One last point. If the first study might have been wrong owing it to being a single center study, this one might have been wrong since it was terminated early.
What should one take from this article? We should not conclude that patients should be started on 3-4 new meds prior to discharge. We should conclude that patients will do better if they are assigned to intensive follow-up with a heart failure team, staffed to provide this level of care. That is harder to do than writing a prescription. It will probably mean spending more money of patient care and selling fewer drugs.
Baseball factoid. Three player have hit home runs in 8 straight games: Ken Griffey, Jr., Mariners -- July 20-28, 1993; Don Mattingly, Yankees -- July 8-18, 1987; Dale Long, Pirates -- May 19-28, 1956.

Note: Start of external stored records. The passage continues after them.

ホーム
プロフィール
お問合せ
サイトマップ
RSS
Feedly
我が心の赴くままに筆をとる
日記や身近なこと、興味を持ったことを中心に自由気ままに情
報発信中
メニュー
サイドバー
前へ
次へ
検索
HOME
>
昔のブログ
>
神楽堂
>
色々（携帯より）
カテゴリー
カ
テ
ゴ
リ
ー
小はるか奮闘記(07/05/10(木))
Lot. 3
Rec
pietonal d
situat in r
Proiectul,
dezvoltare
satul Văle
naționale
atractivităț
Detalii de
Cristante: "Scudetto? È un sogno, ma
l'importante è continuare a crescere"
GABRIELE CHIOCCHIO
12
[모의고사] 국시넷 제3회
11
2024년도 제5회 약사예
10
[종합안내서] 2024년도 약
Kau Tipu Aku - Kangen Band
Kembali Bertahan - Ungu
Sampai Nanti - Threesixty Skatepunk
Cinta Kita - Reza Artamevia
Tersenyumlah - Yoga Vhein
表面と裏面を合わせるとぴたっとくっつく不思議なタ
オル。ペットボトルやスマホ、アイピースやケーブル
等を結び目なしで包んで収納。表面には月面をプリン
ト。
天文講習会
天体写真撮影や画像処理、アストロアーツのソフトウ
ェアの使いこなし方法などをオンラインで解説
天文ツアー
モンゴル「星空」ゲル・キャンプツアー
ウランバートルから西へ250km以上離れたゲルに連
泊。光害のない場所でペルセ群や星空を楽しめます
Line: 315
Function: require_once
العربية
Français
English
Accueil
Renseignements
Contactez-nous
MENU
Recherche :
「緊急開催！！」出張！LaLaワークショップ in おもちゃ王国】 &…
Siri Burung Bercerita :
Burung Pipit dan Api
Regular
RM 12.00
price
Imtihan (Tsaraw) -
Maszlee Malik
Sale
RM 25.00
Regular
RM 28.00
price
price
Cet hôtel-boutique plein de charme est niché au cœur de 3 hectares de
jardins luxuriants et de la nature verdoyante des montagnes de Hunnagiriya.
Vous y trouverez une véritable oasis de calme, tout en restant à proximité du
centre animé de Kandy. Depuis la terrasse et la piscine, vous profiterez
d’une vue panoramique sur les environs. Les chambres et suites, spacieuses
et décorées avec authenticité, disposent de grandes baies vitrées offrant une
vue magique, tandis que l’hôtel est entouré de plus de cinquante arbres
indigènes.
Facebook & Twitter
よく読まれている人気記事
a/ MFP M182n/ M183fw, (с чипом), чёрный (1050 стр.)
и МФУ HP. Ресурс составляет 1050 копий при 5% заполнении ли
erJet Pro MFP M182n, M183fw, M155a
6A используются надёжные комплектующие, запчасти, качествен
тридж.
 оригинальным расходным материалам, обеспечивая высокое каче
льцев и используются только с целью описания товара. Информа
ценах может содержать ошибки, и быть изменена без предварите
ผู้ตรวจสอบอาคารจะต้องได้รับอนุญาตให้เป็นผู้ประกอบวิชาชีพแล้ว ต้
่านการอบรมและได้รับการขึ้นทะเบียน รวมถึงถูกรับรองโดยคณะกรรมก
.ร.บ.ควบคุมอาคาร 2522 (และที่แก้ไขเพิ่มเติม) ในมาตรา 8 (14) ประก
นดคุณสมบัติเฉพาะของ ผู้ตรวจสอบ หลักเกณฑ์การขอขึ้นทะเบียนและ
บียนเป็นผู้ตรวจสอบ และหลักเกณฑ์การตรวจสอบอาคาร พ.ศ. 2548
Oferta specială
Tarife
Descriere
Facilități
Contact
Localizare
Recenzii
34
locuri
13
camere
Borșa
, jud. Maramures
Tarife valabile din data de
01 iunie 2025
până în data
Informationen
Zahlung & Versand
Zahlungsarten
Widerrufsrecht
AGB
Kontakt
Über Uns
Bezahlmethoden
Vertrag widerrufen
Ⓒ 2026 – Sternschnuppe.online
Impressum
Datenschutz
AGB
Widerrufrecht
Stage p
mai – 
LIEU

Most pcp and obgyn quality metrics for reimbursement include documenting mammography. How do we back off when our “quality” of care and reimbursement are dependent on ordering these tests?
STRONG-HF:
- The major counterargument would be that it seems that it also lead to numerical mortality benefit
- The counter-counterargument, which is what is for me the major limitation, is THE INTERVENTION itself - initiation AND uptitration of GMDT (and not each one of them separately):
» At the end, we still don't know if it's either the initiation or uptitration that is leading the benefit. If one believes that the major net benefit seen with most of the drugs in medicine comes with the lower ranges of doses (pharmacology and the evidence supports it most of the times - see and/or read the work if James McCormack and its team), one has the be convinced of the opposite with strong arguments / data.
In this trial, GMDT was both initiated and uptitrated at the same time. Would the initiation in the lower dose be enough for the benefit seen without the harm seen with more adverse events? Maybe. And we can't know it with this trial.